Clooney’s co-conspirator in this regard is Alexandre Desplat, who delivers one of his best scores of recent years, and one which could certainly net him an Academy Award nomination. It’s an unapologetically snotty-nosed, heart-swelling score which perfectly compliments the film’s emotional beats, even if the bones of Smith’s script don’t always let them land. Meanwhile in the more viscerally fraught sequences, Desplat’s operatic score elevates the relatively boilerplate action shenanigans.
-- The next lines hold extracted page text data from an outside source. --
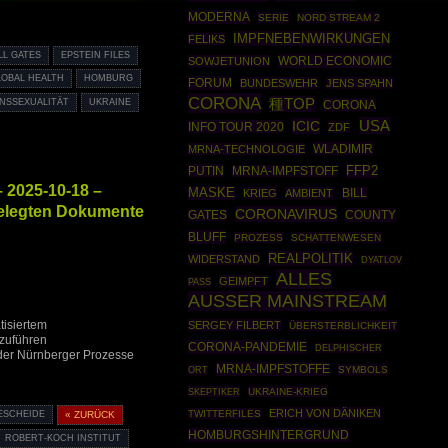
MODERNA
SERIE
NORD STREAM 2
IMPFNEBENWIRKUNGEN
FELIKS
LL GATES
EPSTEIN FILES
WORLD ECONOMIC
SOWJETUNION
LOBAL HEALTH
HOMBURG
FORUM
BUNDESWEHR
JENS SPAHN
CORONA
種TOP
NSSEXUALITÄT
UKRAINE
CORONA
USA
ICIC
INFO TOUR 2020
ZDF
WLADIMIR
MRNA-TECHNOLOGIE
PUTIN
FFP2
MRNA-IMPFSTOFF
– 2025-10-18 –
MASKE
KRIEG
AMBIENT
BILL
igelegten Dokumente
CORONAVIRUS
COUNTY
GATES
BLUFF
PROZESS
SCHATTENWESEN
REALPOLITIK
WIDERSTAND
DYATLOV
ALLES
GEIMPFT
PASS
AUSSER MAINSTREAM
tisiertem
SERGEY FILBERT
ÜBERSTERBLICHKEIT
zuführen
CORONA-PANDEMIE
DELPHISCHER
er Nürnberger Prozesse
MRNA-IMPFSTOFFE
SYMBOLS
ORT
SKEPTIKER
UKRAINE-KRIEG
ERICH VON DÄNIKEN
TWITTERFILES
SCHEIDE
« ZURÜCK
HOMBURGSHINTERGRUND
ROBERT-KOCH INSTITUT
What may ultimately disappoint some is the payoff to Augustine’s story, which is hinged on a dramatic ploy many will find excessively convoluted – and many more may find simply predictable. A syrupy final sting in the dramatic tail underlines that Clooney hasn’t quite found a way to marry the bleaker survival narrative of the first act with a more macro-scale tale of protectorship that neither sticks nor earns its landing.
Again, Clooney gets an A-for-effort as both director and actor, and the ensemble cast does the best with the material they have – especially Jones and Oyelowo – but the home stretch is conceited enough to feel like it was an off-cut from an entirely different movie. Still, if you’re able to accept its patent unevenness, there is a mostly interesting genre jaunt to be enjoyed here, albeit not the home-run many were doubtless hoping for as the cinematic calendar draws to a close.
George Clooney’s first foray into big-budget genre fare is just successful enough to overcome its numerous dramatic shortcomings – largely due to his impressive two-hander as filmmaker-star.